Из этого наивного вопроса я вывел, что богослов не был наделен от природы так щедро, как ваш покорный слуга.

— Уверена, что сегодня у нас будет всем ночам ночь, — задыхаясь, проговорила она и позволила мне ввести нетерпеливый член. — А теперь заталкивай его, заталкивай как можно глубже!

Излишне пояснять, что я не нуждался в подобных увещеваниях. Я бил во всю мочь. Совершая страстные толчки, в то же время я не забывал покрывать жаркими поцелуями ее чувственные губы и пышную грудь. Несколько раз я ощущал себя столь близко к вершине блаженства, что принужден был остановиться, дабы продлить наслаждение.

— Продолжай, — умоляла она меня тогда, ерзая ягодицами столь похотливо, что это мгновенно выводило меня из усладительного оцепенения.

Толчки мои становились все размашистее, а она ходила кверху лоном все выше да лишь покрикивала от удовольствия. Задыхаясь, она пробормотала:

— Мне кажется, что ты достаешь до самого сердца!

Ее страстное соучастие вызвало во мне безумный восторг. Мнилось, будто пламя обжигает все потаенные уголки моего тела.

— Давай же, настала минута излить божественный эликсир. Для меня ты словно ангел, спустившийся с небес. Молю тебя, сделай так, чтобы блаженство это не кончалось вовеки! Возможно ли не умереть от подобных восторгов?

Я наслаждался ею не менее, чем она мною. Насколько же велика разница между старой каргой и молоденькой девушкой! В юности предаешься любви ради нее самой, а в зрелом возрасте делаешь это по привычке. Престарелые, оставьте же любовь молодым!
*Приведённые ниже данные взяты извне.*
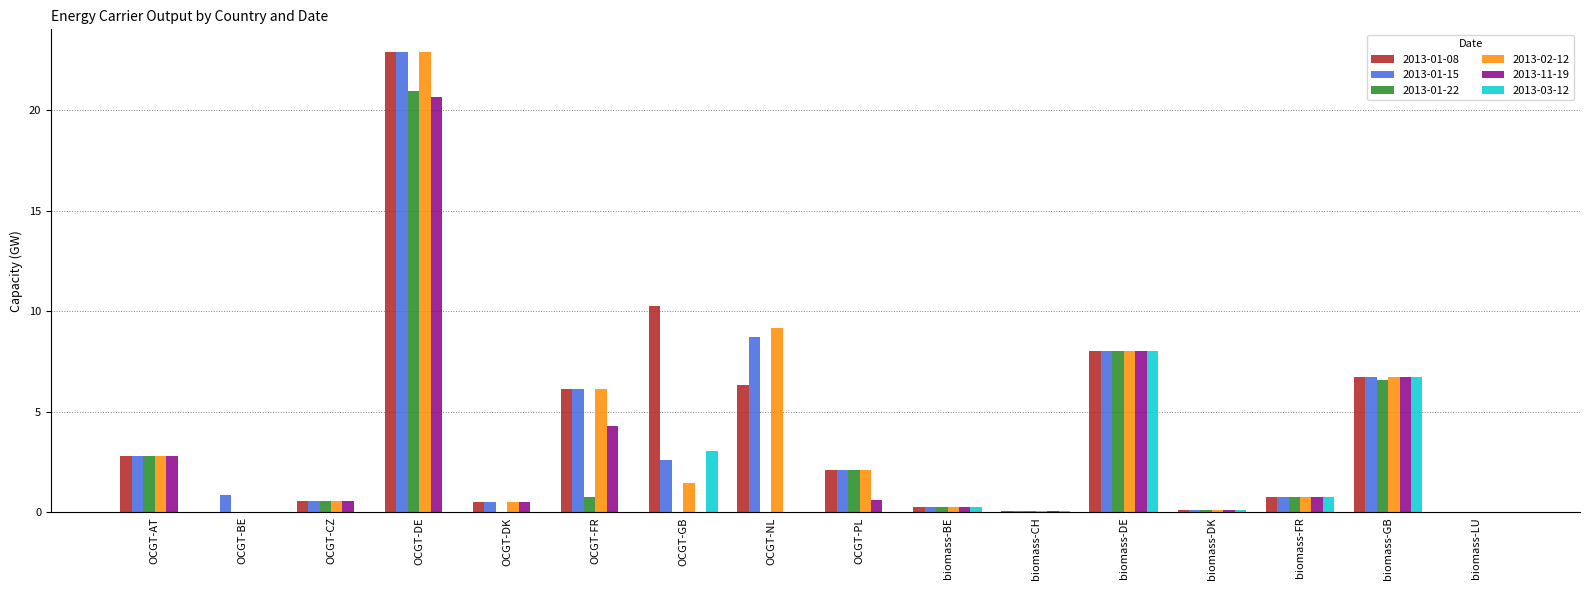

Is the value of 2013-11-19 at OCGT-FR greater than the value of 2013-03-12 at OCGT-GB?

Yes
Для вас она — поденщина, а для нас — наслаждение.

И хотя не было ни малейшей опасности того, что лук мой перестанет быть напряженным, Николь предприняла все меры, дабы не случилось столь печальной перемены. Ее неистовые усилия увенчались бесподобным успехом. В эту минуту она не променяла бы меня даже на королевскую корону, и я не отказался бы от нее даже ради всех сокровищ мира!

Излияния наши были обильны и целительны для тела. Мы одновременно испытали небывалый восторг. Однако недолго мы ждали, прежде чем вновь припустить вдогонку за покинувшим нас блаженством. Ибо поспешность является одной из главнейших черт любви. Опьяненный экстазом, ты не можешь постичь, что на сем пути тебя ждут утраты. И нас предало слепое желание.

Наша кровать стояла у самой стены, что отделяла нашу комнату от соседней. Мы даже не подозревали, что за стенкой спит Франсуаза. Звуки, которые мы издавали во время любовной игры, разбудили ее, и она без труда догадалась о происхождении этих звуков.

В мгновение ока она оказалась у нашей двери. Обнаружив ее запертой, она позвала;

— Николь!

Мы оцепенели от ужасного голоса. Не дождавшись от нас ответа, она начала визжать, но, поняв, что это не помогает, замолчала. Мы знали, что она не отходит от двери, но желание пересилило страх и мы возобновили увеселения. Услыхав, как скрипит кровать, Франсуаза вновь принялась вопить.

— Николь! — кричала она. — Ну разве ты после этого не шлюха? Может, остановишься?

Николь забеспокоилась, но я утешил ее: мол, семь бед — один ответ, тем паче что нас уже обнаружили. Николь молчаливо согласилась и начала подмахивать еще пуще. Они похлопывала меня по заду, жалила язычком мои уста, а потом забралась на меня и принялась е…ться с отвагой бравого солдата, равнодушного к разрывающимся вокруг него снарядам. Когда мы приблизились к вершине, отчаянные и полные зависти крики старой ведьмы только подогревали наш азарт. По окончании соития мы, задыхаясь, признались друг другу, что в жизни не испытывали ничего более захватывающего.